Kommentar

Der wilde Osten

Eine Reise nach Polen kann sehr schön sein, beispielsweise nach Krakau, wo zum zweiten Mal ein Internationaler Kongress für Apotheker, in erster Linie für Polen und Deutsche, stattfand. Man kann Polen als ein aufstrebendes junges EU-Mitglied spüren. Auch wenn das Lohnniveau noch weit unter dem in Deutschland liegt - das Straßenbild zeigt uns viele westliche Marken, moderne Autos, Jugendliche im neuesten Look und kaum einer ohne Handy. Polen geht den Weg nach Westen.

Nur im Apothekenwesen herrscht der wilde Osten. Schuld daran sind im Grunde nicht unsere polnischen Kolleginnen und Kollegen, die sehr fortbildungswillig und -interessiert sind, sondern Polens Gesundheitspolitiker. Sie haben das Wort Liberalisierung wohl gänzlich missverstanden und im Liberalisierungstaumel nur noch Wettbewerb und Billigpreise im Gesundheitswesen im Kopf.

Insgesamt gibt es in Polen 13.000 Apotheken, dazu 1500 Apothekenverkaufspunkte (Arzneimittelabgabestellen) sowie Supermärkte und Tankstellen, an denen bestimmte Arzneimittel abgegeben werden dürfen. Im Durchschnitt versorgt eine Apotheke 3400 Einwohner, also in etwa mit deutschen Verhältnissen vergleichbar. Fremd- und Mehrbesitz ist erlaubt, die Preise für Arzneimittel sind freigegeben - und das hat Folgen. Zwar sind derzeit noch 87% der Apotheken inhabergeführt, doch die restlichen sind schon in Ketten organisiert.
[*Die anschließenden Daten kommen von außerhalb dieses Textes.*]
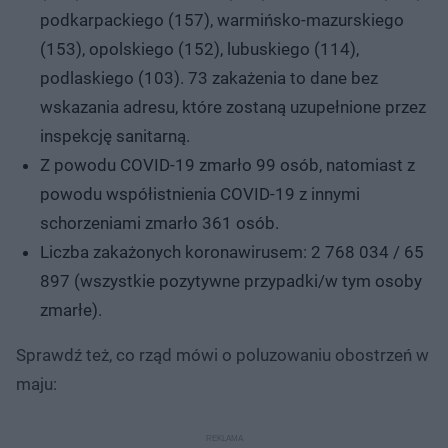
podkarpackiego (157), warmińsko-mazurskiego
(153), opolskiego (152), lubuskiego (114),
podlaskiego (103). 73 zakażenia to dane bez
wskazania adresu, które zostaną uzupełnione przez
inspekcję sanitarną.
Z powodu COVID-19 zmarło 99 osób, natomiast z
powodu współistnienia COVID-19 z innymi
schorzeniami zmarło 361 osób.
Liczba zakażonych koronawirusem: 2 768 034 / 65
897 (wszystkie pozytywne przypadki/w tym osoby
zmarłe).
Sprawdź też, co rząd mówi o poluzowaniu obostrzeń w
maju:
Mein Weg vom Hotel zum Kongresshaus führte mich an mehreren Apotheken vorbei. Erbitterte Preiskämpfe, marktschreierische Werbung sind zu sehen. Arzneimittel werden zum Einkaufspreis abgegeben (wobei die Arzneipreise bereits eh viel niedriger sind als bei uns), Patienten bekommen finanzielle Anreize, wenn sie bestimmte Apotheken besuchen, Gewinnspiele, bei denen Autos als Preis verlost werden, sind an der Tagesordnung. Die Kunden stehen Schlange in diesen Apotheken, zahlen sie doch beim Erwerb von billigen Arzneimitteln auch eine geringere prozentuale Zuzahlung. Das Apothekenpersonal kommt in diesen Apotheken kaum nach, die Kunden abzufertigen. Und abfertigen ist das richtige Wort - für Beratung ist hier keine Sekunde Zeit. Kleine Apotheken dagegen, die eine Beratung hoch halten, verlieren Kunden und müssen Umsatzverluste hinnehmen. Ähnliche Zustände sind aus Litauen zu hören.

Das ist der wilde Osten. Eine Aufforderung an unsere Wettbewerbspolitiker: Wer sehen will, wohin die vollkommene Liberalisierung führt, blicke nach Polen. Solche Zustände zerschlagen die pharmazeutische Zukunft, opfern die Arzneimittelsicherheit und reduzieren die Apothekenzahl gewaltsam. In Polen gewollt?